Extract each line of the records that contains the string "thumbs", and reproduce every such line in full.

════════════════

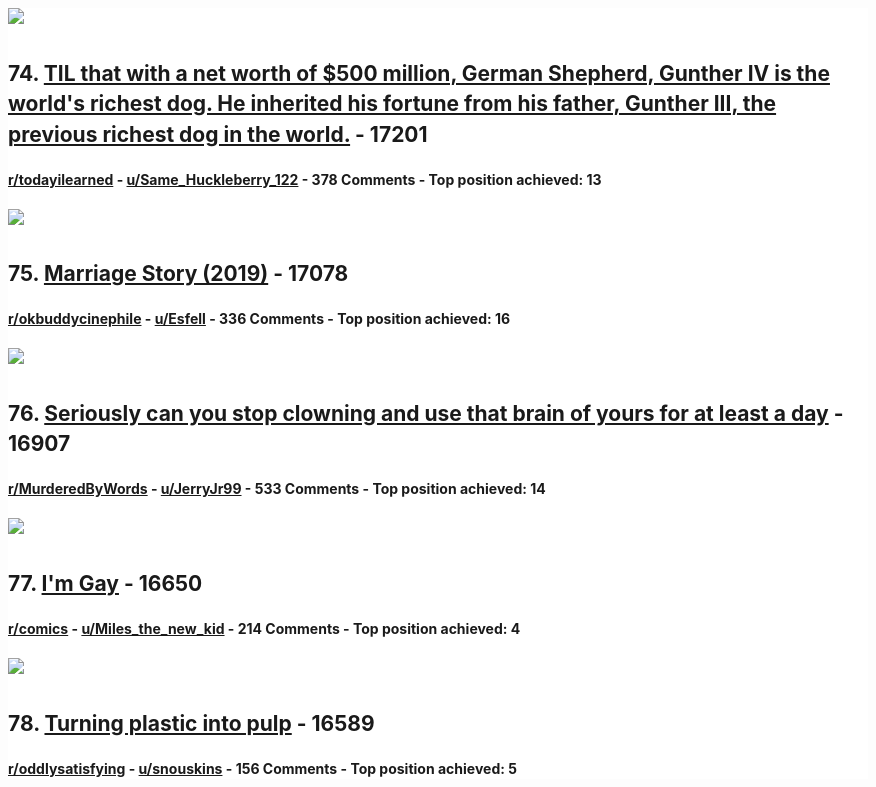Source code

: <a href="https://i.redd.it/2j1pj273p65f1.jpeg"><img src="https://b.thumbs.redditmedia.com/5IKmzAstK_GGsAUJcmYPVFqZQq0XxlNQG4zTpwM49hA.jpg"></img></a>

## 74. [TIL that with a net worth of $500 million, German Shepherd, Gunther IV is the world's richest dog. He inherited his fortune from his father, Gunther III, the previous richest dog in the world.](http://reddit.com/r/todayilearned/comments/1l434tb/til_that_with_a_net_worth_of_500_million_german/) - 17201
#### [r/todayilearned](http://reddit.com/r/todayilearned) - [u/Same_Huckleberry_122](http://reddit.com/u/Same_Huckleberry_122) - 378 Comments - Top position achieved: 13

<a href="https://www.entrepreneur.com/business-news/meet-the-worlds-richest-dog-in-netflixs-gunthers/444053"><img src="https://b.thumbs.redditmedia.com/6La_aGQ2owEotfKT4h8iv0rjKyRfDqxWb9o5cu5wFMQ.jpg"></img></a>

## 75. [Marriage Story (2019)](http://reddit.com/r/okbuddycinephile/comments/1l48gkw/marriage_story_2019/) - 17078
#### [r/okbuddycinephile](http://reddit.com/r/okbuddycinephile) - [u/Esfell](http://reddit.com/u/Esfell) - 336 Comments - Top position achieved: 16

<a href="https://i.redd.it/lu78nzjrv55f1.jpeg"><img src="https://b.thumbs.redditmedia.com/_naiuEz_P_braQWkvvCGhQSXxHRLzHWCwDdlP1AlD-M.jpg"></img></a>

## 76. [Seriously can you stop clowning and use that brain of yours for at least a day](http://reddit.com/r/MurderedByWords/comments/1l43pm6/seriously_can_you_stop_clowning_and_use_that/) - 16907
#### [r/MurderedByWords](http://reddit.com/r/MurderedByWords) - [u/JerryJr99](http://reddit.com/u/JerryJr99) - 533 Comments - Top position achieved: 14

<a href="https://i.redd.it/yiy78yjly45f1.jpeg"><img src="https://b.thumbs.redditmedia.com/KijY3lNCMB9Y4Nx7k8joUwa_AT36MuKLdjQix7-V5PI.jpg"></img></a>

## 77. [I'm Gay](http://reddit.com/r/comics/comments/1l3unoa/im_gay/) - 16650
#### [r/comics](http://reddit.com/r/comics) - [u/Miles_the_new_kid](http://reddit.com/u/Miles_the_new_kid) - 214 Comments - Top position achieved: 4

<a href="https://i.redd.it/01a9i9tps25f1.png"><img src="https://b.thumbs.redditmedia.com/Q6REjrUf6sjMFXMWI3f74lGIz7lCyRPY9NoL73F_Gzk.jpg"></img></a>

## 78. [Turning plastic into pulp](http://reddit.com/r/oddlysatisfying/comments/1l4f1w8/turning_plastic_into_pulp/) - 16589
#### [r/oddlysatisfying](http://reddit.com/r/oddlysatisfying) - [u/snouskins](http://reddit.com/u/snouskins) - 156 Comments - Top position achieved: 5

════════════════

__Exercise output__
: <a href="https://i.redd.it/2j1pj273p65f1.jpeg"><img src="https://b.thumbs.redditmedia.com/5IKmzAstK_GGsAUJcmYPVFqZQq0XxlNQG4zTpwM49hA.jpg"></img></a>
<a href="https://www.entrepreneur.com/business-news/meet-the-worlds-richest-dog-in-netflixs-gunthers/444053"><img src="https://b.thumbs.redditmedia.com/6La_aGQ2owEotfKT4h8iv0rjKyRfDqxWb9o5cu5wFMQ.jpg"></img></a>
<a href="https://i.redd.it/lu78nzjrv55f1.jpeg"><img src="https://b.thumbs.redditmedia.com/_naiuEz_P_braQWkvvCGhQSXxHRLzHWCwDdlP1AlD-M.jpg"></img></a>
<a href="https://i.redd.it/yiy78yjly45f1.jpeg"><img src="https://b.thumbs.redditmedia.com/KijY3lNCMB9Y4Nx7k8joUwa_AT36MuKLdjQix7-V5PI.jpg"></img></a>
<a href="https://i.redd.it/01a9i9tps25f1.png"><img src="https://b.thumbs.redditmedia.com/Q6REjrUf6sjMFXMWI3f74lGIz7lCyRPY9NoL73F_Gzk.jpg"></img></a>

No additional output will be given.